I realise many people on here may think 'Why Bother' but I have tried a few different no alcohol (<0.5%) brewed malt beverages (i.e. beer), looking for something to drink when I am the designated driver. I am one of those can't drink slow people so I prefer to have something I can quaff all night. I can't do Coke etc all night either, too sweet.

Got a 4-pack of 'Hopman' (brewed by JMB Beverages, Hornsby BSW - no affiliation) from the local supermarket yesterday. Cracked it tonight and shock horror it actually tastes like.....beer! Most of the NAB's (no-alcohol beers) I have tasted have been very sweet or overly malty but this is quite 'hoppy'. Don't expect it to be an IPA and it may be iso=hop but the dominant taste is hops. It even has that slight skunk that you get with commercial lagers!

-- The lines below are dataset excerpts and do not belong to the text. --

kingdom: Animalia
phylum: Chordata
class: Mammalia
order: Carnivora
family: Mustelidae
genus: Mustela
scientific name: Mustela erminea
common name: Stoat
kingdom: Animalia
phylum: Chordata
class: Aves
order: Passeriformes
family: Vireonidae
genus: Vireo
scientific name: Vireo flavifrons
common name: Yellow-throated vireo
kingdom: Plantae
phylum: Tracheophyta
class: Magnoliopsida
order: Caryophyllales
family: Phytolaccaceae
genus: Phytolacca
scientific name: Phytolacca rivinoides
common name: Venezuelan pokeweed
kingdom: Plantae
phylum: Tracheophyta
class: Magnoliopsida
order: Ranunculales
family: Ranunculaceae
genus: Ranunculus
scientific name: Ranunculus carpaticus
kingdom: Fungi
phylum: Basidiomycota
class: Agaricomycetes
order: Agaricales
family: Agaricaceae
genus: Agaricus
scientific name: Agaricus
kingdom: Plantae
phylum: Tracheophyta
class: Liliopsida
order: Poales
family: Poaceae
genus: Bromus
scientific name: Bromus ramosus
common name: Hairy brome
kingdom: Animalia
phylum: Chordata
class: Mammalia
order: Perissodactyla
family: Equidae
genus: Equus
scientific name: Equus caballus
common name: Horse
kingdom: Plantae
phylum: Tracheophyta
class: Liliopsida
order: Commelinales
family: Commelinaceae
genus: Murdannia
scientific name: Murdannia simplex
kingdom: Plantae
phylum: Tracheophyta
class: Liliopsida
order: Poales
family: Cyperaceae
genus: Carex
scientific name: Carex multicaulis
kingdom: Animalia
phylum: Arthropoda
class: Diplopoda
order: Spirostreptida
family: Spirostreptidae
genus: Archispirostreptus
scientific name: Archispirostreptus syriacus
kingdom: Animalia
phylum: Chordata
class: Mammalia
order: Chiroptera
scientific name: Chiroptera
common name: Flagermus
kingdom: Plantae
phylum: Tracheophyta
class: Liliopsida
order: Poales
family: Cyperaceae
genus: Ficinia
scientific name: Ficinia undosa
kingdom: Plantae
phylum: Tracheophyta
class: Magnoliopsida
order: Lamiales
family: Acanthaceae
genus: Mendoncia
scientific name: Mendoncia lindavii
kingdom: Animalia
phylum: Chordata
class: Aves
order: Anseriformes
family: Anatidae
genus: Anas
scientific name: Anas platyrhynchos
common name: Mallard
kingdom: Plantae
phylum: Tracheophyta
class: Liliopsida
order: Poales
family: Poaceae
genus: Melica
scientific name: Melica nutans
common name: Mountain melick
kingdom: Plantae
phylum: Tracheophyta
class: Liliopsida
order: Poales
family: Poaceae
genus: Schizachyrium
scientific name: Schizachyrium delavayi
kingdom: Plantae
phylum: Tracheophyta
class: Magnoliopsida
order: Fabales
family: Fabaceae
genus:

Its not cheap at $8 a 4-pack but I will definitely be giving it a run on the DD nights. Might also try some blind tastings with some mates.

Stew


----------



## Muggus (13/2/11)

Sounds interesting...almost worth a try.

:icon_offtopic: This has got me thinking though...with the right industry equipment like sterile filtration, force carbing, reverse osmosis, etc...it could be possible to make a low alcohol "beer" without risking too much hop or malt flavour. 
I've always toyed with the idea of brewing a batch of beer...something with a good amount of flavour and punch, like a strong stout or full blooded IPA...and after fermentation, get it off the yeast lees (filter it ideally), and essentially "boil" off the alcohol by keeping it around 74C, or whatever the boiling point of alcohol is, until the bulk of the alcohol goes off. And whilst that's boiling away, add hops and any malt additions if it needs back sweetening for more body. Then chuck it in a keg, chill it and force carb it. Not sure if it'd taste any good, and seems like alot of effort to essentially "dealcoholise" what may have originally been a cracker beer...I welcome comments.


----------



## MitchDudarko (13/2/11)

I know it's not "no alcohol" beer, but 8Wired are making a low ABV beer called Underwired. 2.5%, and reportedly rather flavoursome. I also hear he uses 60% crystal malt in the brew! Can't wait til this one gets bottled to try.


----------



## chadjaja (13/2/11)

Anyone seen this in a supermarket here in VIC?


----------



## HoppingMad (13/2/11)

Interesting. Some folks on here quite like the Coopers Birrell which has 0.5% (where as others can't stand it). Was a thread around here somewhere on that one with plenty of fans.

I tried the Coopers Light (2.9%) for the first time last year because some mates had some in their office. Thought it would taste like fizzy wee-wee but it actually wasn't half bad. 

Have been tempted to try making a low alcohol beer. Have a few brew buddies that have turned their hand at a British Mild and seem to like them - particularly in the hotter months.

Hopper.


----------



## ekul (13/2/11)

Muggus said:


> Sounds interesting...almost worth a try.
> 
> :icon_offtopic: This has got me thinking though...with the right industry equipment like sterile filtration, force carbing, reverse osmosis, etc...it could be possible to make a low alcohol "beer" without risking too much hop or malt flavour.
> I've always toyed with the idea of brewing a batch of beer...something with a good amount of flavour and punch, like a strong stout or full blooded IPA...and after fermentation, get it off the yeast lees (filter it ideally), and essentially "boil" off the alcohol by keeping it around 74C, or whatever the boiling point of alcohol is, until the bulk of the alcohol goes off. And whilst that's boiling away, add hops and any malt additions if it needs back sweetening for more body. Then chuck it in a keg, chill it and force carb it. Not sure if it'd taste any good, and seems like alot of effort to essentially "dealcoholise" what may have originally been a cracker beer...I welcome comments.




You could even vacuum distill to keep the heat down..


----------



## dth (14/2/11)

> You could even vacuum distill to keep the heat down..



Hell, if we had lab grade equipment and the time (and $) to mess around with it I'm sure we would...


----------